Та только улыбнулась: мнение отца в этом доме ничего не значило, а мать всегда будет на ее стороне.

— Может быть, вы умеете гладить, стирать или хотя бы готовить? — выставил последние аргументы загнанный в угол папаша. — Наночка не умеет и всегда говорила, что ее избранник должен обладать этими качествами.

Константин стрельнул в сторону девушки желто-зеленым котячьим глазом и сказал:

— Она передумала.

Через три месяца они поженились.

Самый близкий Костин друг Геннадий выглядел обескураженным:

— С этой маменькиной дочкой из обеспеченной семьи ты карьеры не сделаешь. Загубят природная лень и отсутствие честолюбия. Нужна музыкантша или певица, которая будет тебя понимать и разовьет тщеславие.

— …И станет решать собственные творческие проблемы, как твоя драгоценная половина, у которой ты на побегушках, — огрызнулся Костя.

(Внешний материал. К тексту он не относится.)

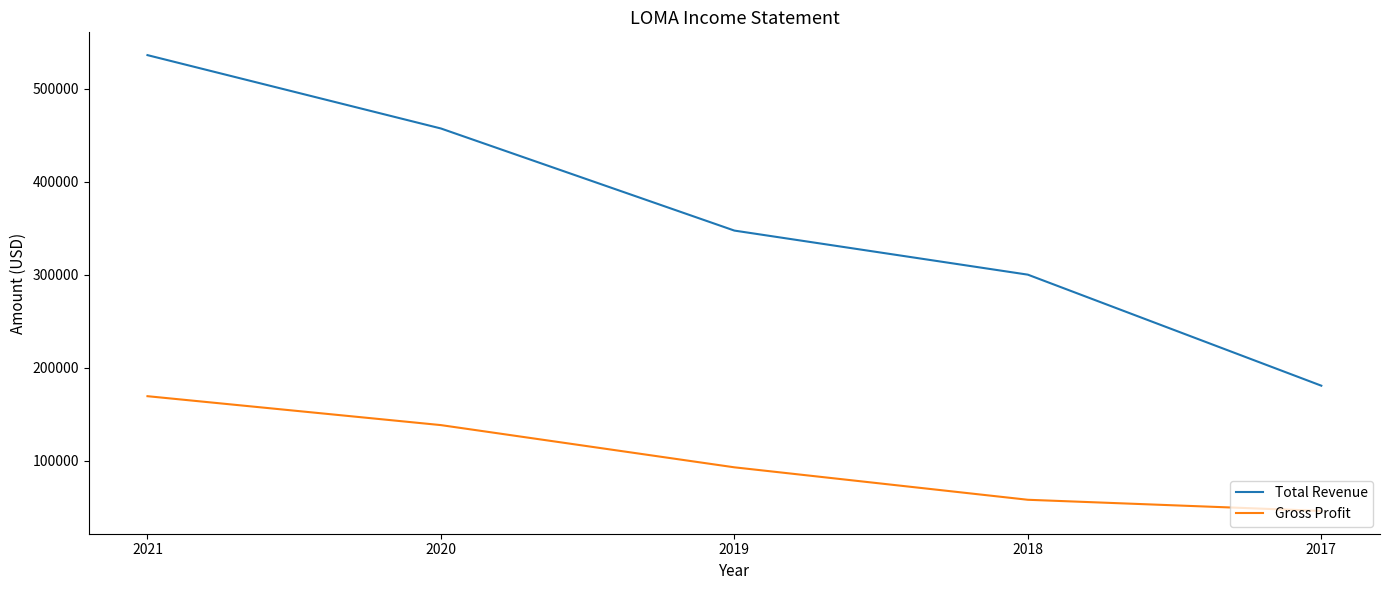

Reading left to right, transcribe all the data shown in this chart.

Total Revenue: 2021=536300	2020=457400	2019=347600	2018=300200	2017=180800
Gross Profit: 2021=169500	2020=138400	2019=93000	2018=58100	2017=46100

— Ну, тогда хотя бы стерва, которая ради денег заставит тебя вкалывать и делать карьеру.

— Стерву, тем более жадную, я не потерплю, и этим отличаюсь от тебя.

Друзья в очередной раз поссорились, а потом, как обычно, помирились, и Геннадий заявил, что Нана ему страшно понравилась.

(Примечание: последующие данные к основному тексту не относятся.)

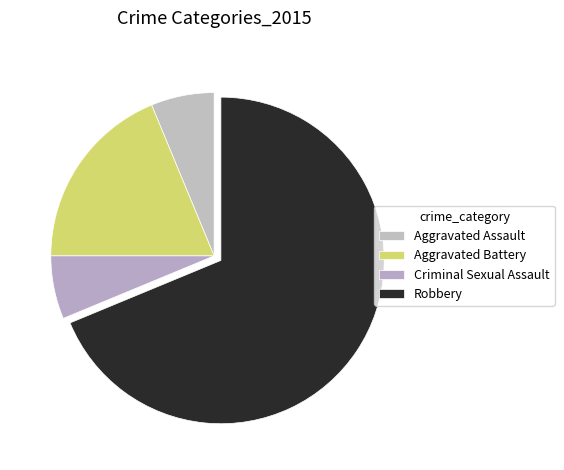

How many slices are in this pie chart?

4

Слова Гены о друге сильно смахивали на правду, но правдой не являлись. Косте нравилось гулять, пить, охотиться, любить, дарить, спать, лениться, играть в бильярд, шахматы и карты. Но свою безудержную натуру он отпускал на длинный поводок только на каникулах, зимой же впадал в жуткий аскетизм, а курить бросил вообще, поскольку табачный дым губителен для связок. И лень его не была ленью как таковой. Большая сила рождала в нем опасное ощущение бесконечности времени, поэтому он не был жаден до работы, но в самой работе был неистов и безжалостен к себе. Когда дело касалось вокала, Константин являл бешеную энергию, которой обладал от рождения и которая затягивала людей из ближнего круга. Самой крупной и удачной его добычей была Нана.

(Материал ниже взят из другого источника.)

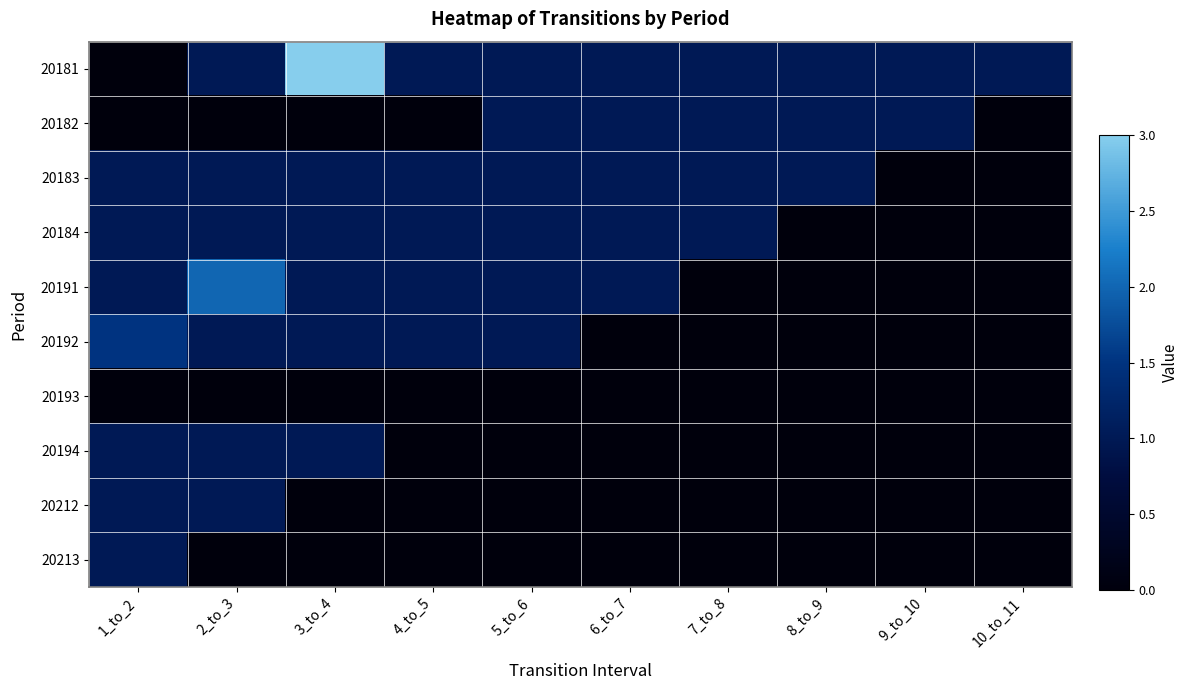

Reading left to right, list all the values displayed in this chart.

20181: 1_to_2=0.0	2_to_3=1.0	3_to_4=3.0	4_to_5=1.0	5_to_6=1.0	6_to_7=1.0	7_to_8=1.0	8_to_9=1.0	9_to_10=1.0	10_to_11=1.0
20182: 1_to_2=0.0	2_to_3=0.0	3_to_4=0.0	4_to_5=0.0	5_to_6=1.0	6_to_7=1.0	7_to_8=1.0	8_to_9=1.0	9_to_10=1.0	10_to_11=0.0
20183: 1_to_2=1.0	2_to_3=1.0	3_to_4=1.0	4_to_5=1.0	5_to_6=1.0	6_to_7=1.0	7_to_8=1.0	8_to_9=1.0	9_to_10=0.0	10_to_11=0.0
20184: 1_to_2=1.0	2_to_3=1.0	3_to_4=1.0	4_to_5=1.0	5_to_6=1.0	6_to_7=1.0	7_to_8=1.0	8_to_9=0.0	9_to_10=0.0	10_to_11=0.0
20191: 1_to_2=1.0	2_to_3=2.0	3_to_4=1.0	4_to_5=1.0	5_to_6=1.0	6_to_7=1.0	7_to_8=0.0	8_to_9=0.0	9_to_10=0.0	10_to_11=0.0
20192: 1_to_2=1.5	2_to_3=1.0	3_to_4=1.0	4_to_5=1.0	5_to_6=1.0	6_to_7=0.0	7_to_8=0.0	8_to_9=0.0	9_to_10=0.0	10_to_11=0.0
20193: 1_to_2=0.0	2_to_3=0.0	3_to_4=0.0	4_to_5=0.0	5_to_6=0.0	6_to_7=0.0	7_to_8=0.0	8_to_9=0.0	9_to_10=0.0	10_to_11=0.0
20194: 1_to_2=1.0	2_to_3=1.0	3_to_4=1.0	4_to_5=0.0	5_to_6=0.0	6_to_7=0.0	7_to_8=0.0	8_to_9=0.0	9_to_10=0.0	10_to_11=0.0
20212: 1_to_2=1.0	2_to_3=1.0	3_to_4=0.0	4_to_5=0.0	5_to_6=0.0	6_to_7=0.0	7_to_8=0.0	8_to_9=0.0	9_to_10=0.0	10_to_11=0.0
20213: 1_to_2=1.0	2_to_3=0.0	3_to_4=0.0	4_to_5=0.0	5_to_6=0.0	6_to_7=0.0	7_to_8=0.0	8_to_9=0.0	9_to_10=0.0	10_to_11=0.0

Молодые на первых порах поселились в квартире дипломата, хотя он продолжал относиться к зятю подозрительно и, как баба, цеплялся по пустякам. Но все компенсировала теща: легкая характером и не слишком хозяйственная, она обедов не готовила, под чужие вкусы не подлаживалась и свои не навязывала. Каждый жил по собственному, одному ему удобному расписанию. Костя завел ирландского сеттера, натасканного по боровой дичи, двух кенарей, овсянку, щегла и аквариумных рыбок. Ухаживала за всем этим зверинцем и выгуливала пса, разумеется, Нана.

Она, которая прежде не знала, как сварить картошку, вдруг увлеклась кулинарией и начала потчевать молодого супруга изысканными яствами, требовала от домашних соблюдения тишины, когда он спал до полудня. Его ведь действительно взяли в лучший театр, чем молодая супруга безмерно гордилась.

Нателла Георгиевна игриво сказала зятю, подмигнув куда-то в пространство:

— Никогда бы не подумала: Нана — истинно грузинская жена! Но, похоже, она потчует не твой желудок, а твой эгоизм. Боюсь, у нее будут проблемы.